Off duty

“Hi, single to the hospital, please.”

“You’re not ill, are ya?” The bus driver teased.

“No-no, I’m just training there.”

He let her go with a laugh and she walked up the aisle of the bus. The white tunic with blue trim poking out from under her coat made me guess student nurse. I was next in the queue; the driver spared me the same joke when I asked for the same ticket.

I swung into my seat near the front, and put my newly bought laptop (long-awaited, and now looked-forward-to) on my lap. It was around seven, and the sky was in the throes of a stretched out summer sunset. The bus lurched forward, and my attention wandered.

“It’s his stop!”

The bus had stopped, for longer than it usually did. I looked up to see what was going on.

“It’s his stop!” The bus driver said again.

I looked outside. There were three men. Two were younger – late teens, maybe, with black t-shirts with heavy metal logos and incipient beards. They were trying to talk to the third man.

“Mate, it’s your stop,” one of them said.

“He can’t hear you, shout louder!” The bus driver said. “It’s your stop!”

The third man was older, in tracksuits, an anorak, and a blind man’s cane: all white, with a ball on its tip. He shuffled unsteadily, as if in two minds where to be, and his gaze wandered tremulously around on his head. The rising pitch of his repetitious, festinating speech betrayed he was getting more distressed.

“Shops! Wanna-go-away-from-the-bloody-shops! Bus! Where are-the-buses! Need to go home!”
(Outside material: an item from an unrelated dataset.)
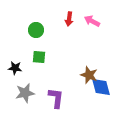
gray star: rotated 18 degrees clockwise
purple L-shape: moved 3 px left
“This is your bus! Right here!” said the other man outside, more loudly. No luck, he looked at his partner and shrugged.

I thought worse of trying to help, and leant back instead, wrapping my hands behind my head and pushing my forearms against my ears. I had seen him before in the hospital, looking for one of his friends. Then he had someone with him to help him around. I wondered whether the woman then was his carer, or just someone trying to help: maybe he was propelled through life thanks to little acts of kindness from strangers, or passers by – he was definitely known to the bus service.

But not me, not today. I just wanted to get home. Besides, I’d stayed late an hour to help out in hospital – my moral account would surely stay in credit regardless.

She walked past me off the bus. It was the trainee nurse from earlier. I leaned against the window to get another look at her: average height, average build, shoulder length brown hair. She squared off against the man with the cane.

“Hello, can you hear me?” she said. He didn’t respond, shuffling across the pavement haphazardly.

She followed him and took one of his hands, pushing it against her neck. I’d seen the other woman do that in the hospital. Did she know him?

“Hi, I’m Sarah. Your bus to go home is right here.”

He muttered something, but stopped moving.

“Here,” she said, taking his arm and leading him on the bus.

She let him go and he moved to his seat, looking off into space, muttering to himself. The other two men got on afterwards, plonking themselves down in the row in front of me.

“Thanks love,” the driver said.

She walked back to her seat, not registering my sheepish smile as she passed me. She got off at the next stop before I could thank her.